**Problem A**
List the usernames that head the posts in the retail jobs forum thread.
**Problem B**
In the rows, begin at the line that has "genus: Banksia" and continue through the end of the rows, changing "scientific name" to "species" and keeping everything else the same. Leave the pictures out of your answer.

**Supplied text**
Lol! For real, though, **** JCP. They push really hard for sales and getting people to sign up for their JCP card. I was in jewelry mainly, which is literally like the worst and most boring department I can think of. I also worked in junior girls clothes. I liked that a bit more. I just had to organize the clothes and clean up the dressing room. But, when you fold a whole display of shirts for like 20 minutes and then watch one person destroy all that work, the meaninglessness of the job you're doing almost crushes you. There was one day near Christmas that I had to wear reindeer antlers with little bells on them. I thought this was going to be humiliating, but honestly probably my favorite day at work.


----------



## KariKamiya (Feb 7, 2011)

Toys R Us seems to utilize minimal staffing, so even a back of house / stock person may be needed to interact with a guest at some point. Just last week I had to explain to a confused overnighter why he was working the main desk, even though he applied for back of house. They just want you to be _able _to do it. Oh yeah, Toys R Us is pretty ok for SA if you're a cashier, it's basically a script; "Hi, how are you? Do you have a rewards card? Would you like this in a bag? That'll be $15 Have a nice day!"


----------



## Oh Dae su (Nov 21, 2013)

I have been in a couple group interviews. I was always overly worried but they're not as bad as people make them sound. For a similar position you had, they had question sheets and we were put in groups and had to discuss the issues and how to resolve them. I got the job in the end. For each question I gave my answer and I made sure to invite people in the group to converse by asking for their input/whether they agreed etc. In group interviews they're usually going to test how well you work in a group, and whether you can display "leadership" qualities. Every group interview I've had they've opened with "I'm going to go around the table and ask each of you your name and something about yourself" so prepare for that. Keep it short and simple. Just make sure to stay included, remain friendly and you'll be fine. 

also something I like to keep in mind when going for a position like you are, is this job is merely a stepping stone to better things. Regardless of the outcome of the interview there's always plenty more chances. If you can already convince yourself it's fine if it doesn't work out then it'll lower the stress before the process of the interview.

Edit: Oh I'm really late. Apologies.


----------



## Fat Man (Nov 28, 2013)

(Collection entries)
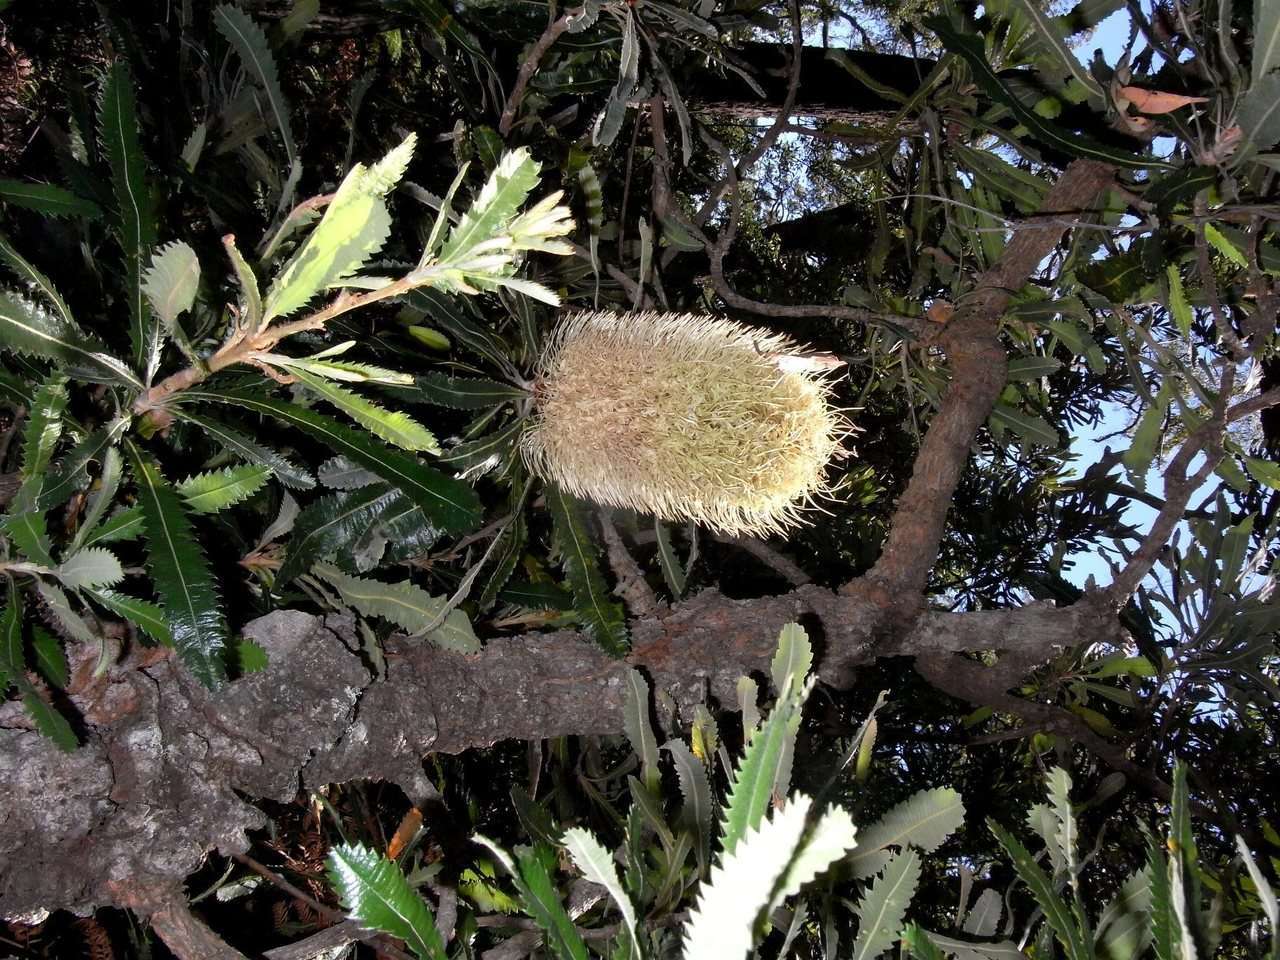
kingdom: Plantae
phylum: Tracheophyta
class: Magnoliopsida
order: Proteales
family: Proteaceae
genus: Banksia
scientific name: Banksia serrata
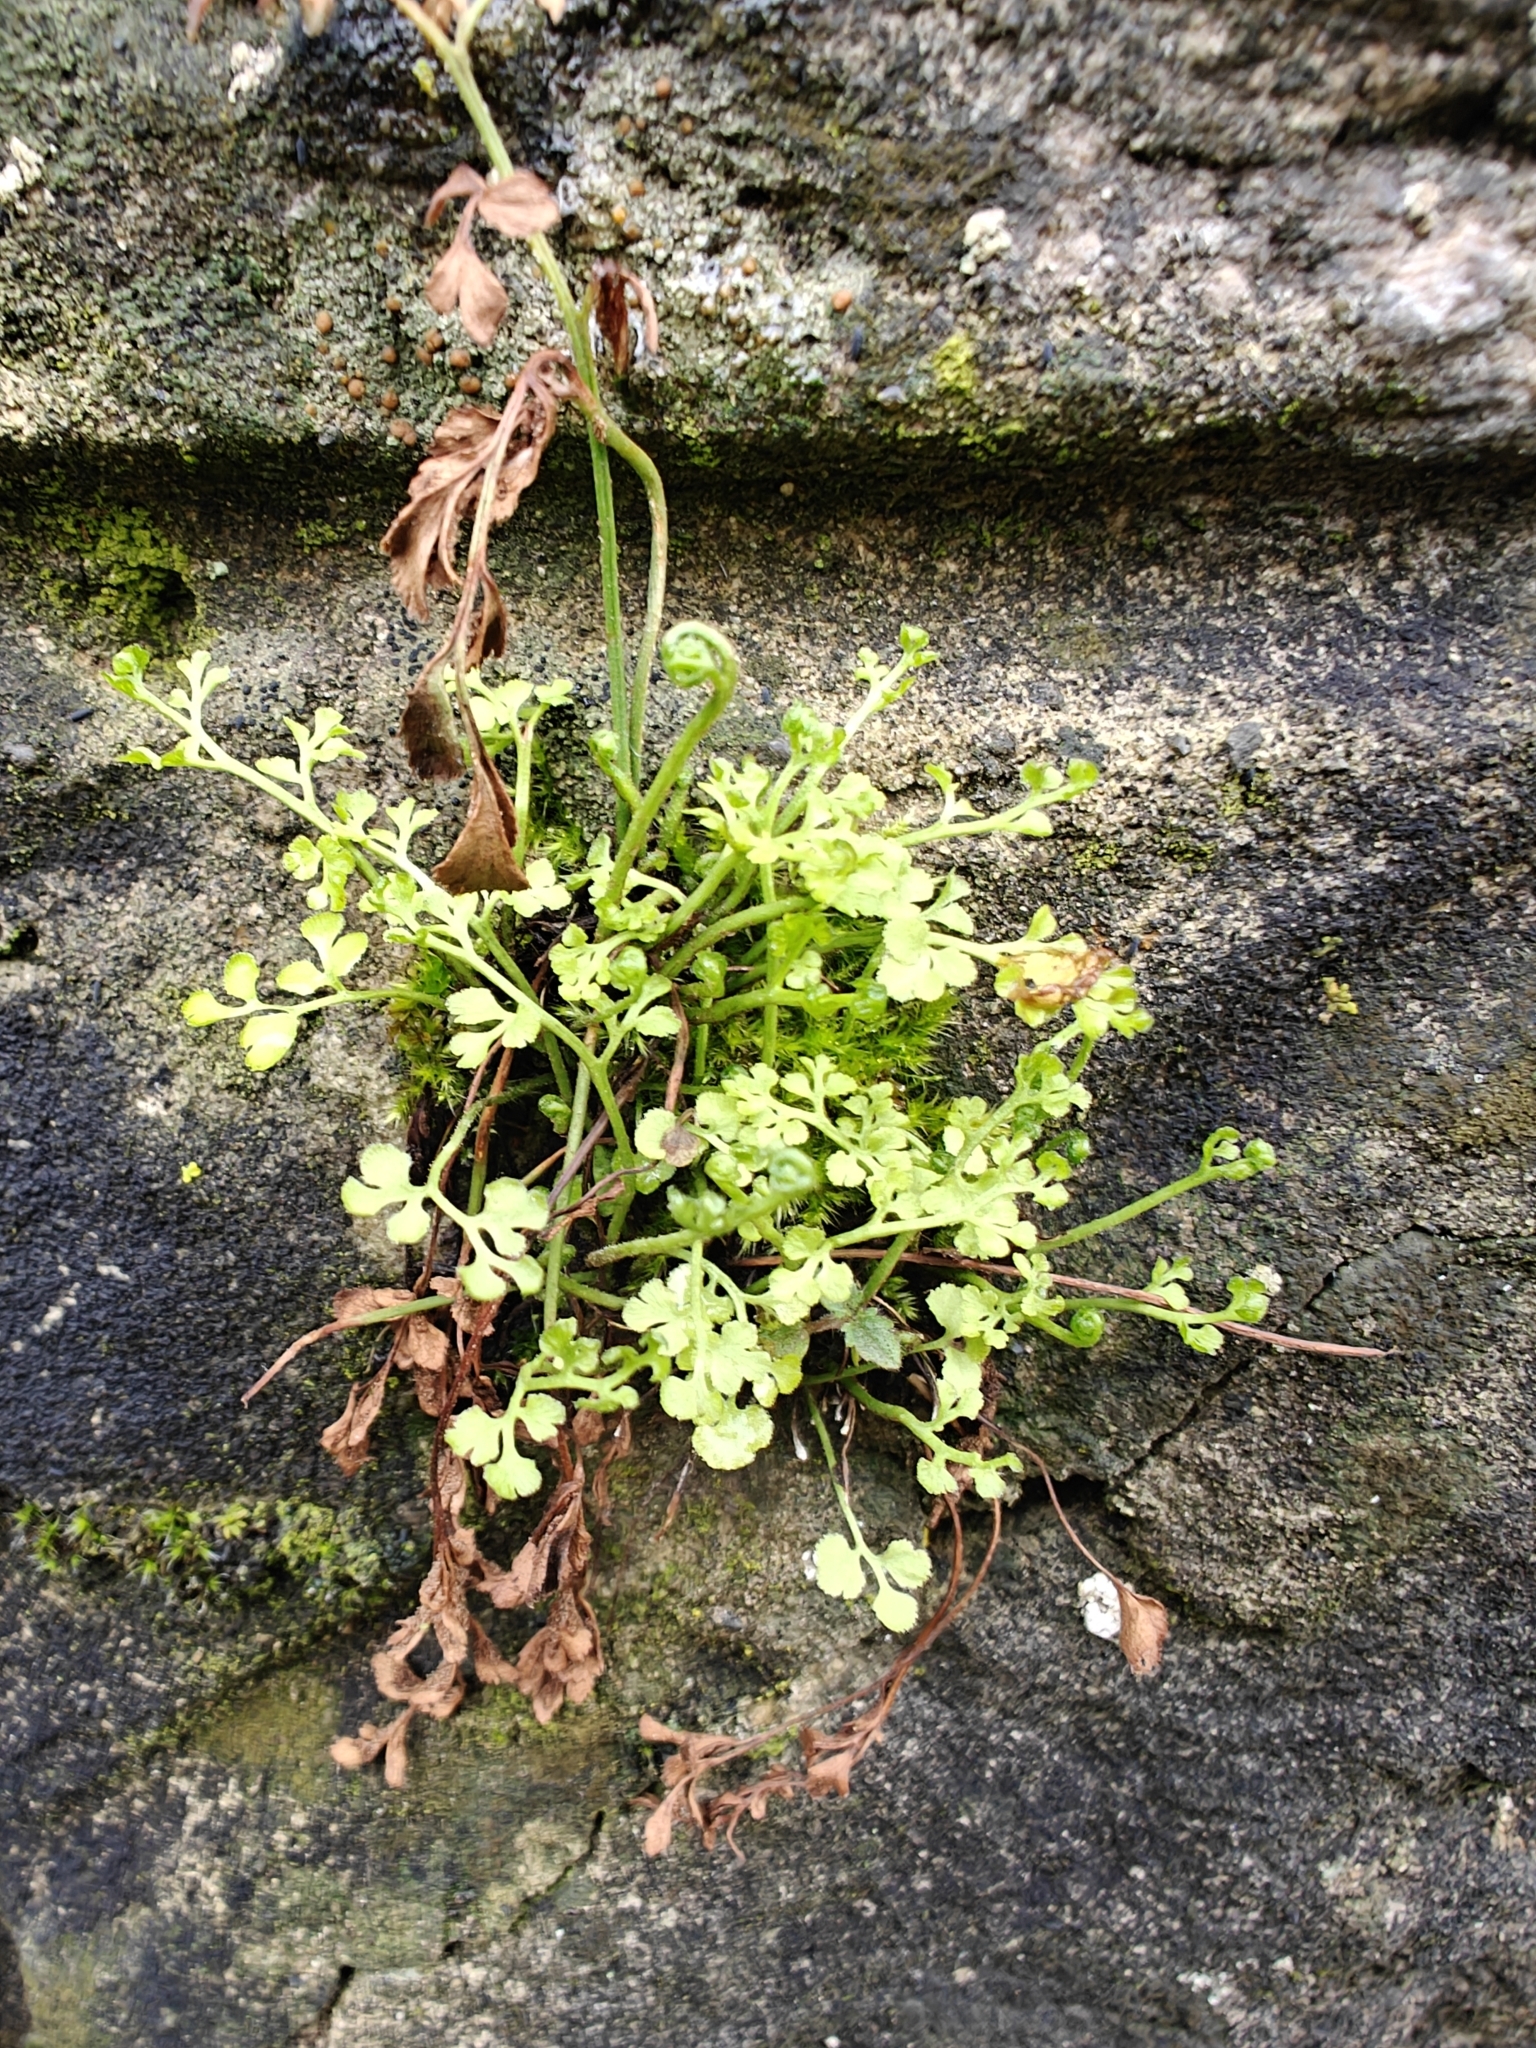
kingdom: Plantae
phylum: Tracheophyta
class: Polypodiopsida
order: Polypodiales
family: Aspleniaceae
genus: Asplenium
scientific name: Asplenium ruta-muraria
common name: Wall-rue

**Expected answer A**
KariKamiya, Oh Dae su, Fat Man

**Expected answer B**
genus: Banksia
species: Banksia serrata
kingdom: Plantae
phylum: Tracheophyta
class: Polypodiopsida
order: Polypodiales
family: Aspleniaceae
genus: Asplenium
species: Asplenium ruta-muraria
common name: Wall-rue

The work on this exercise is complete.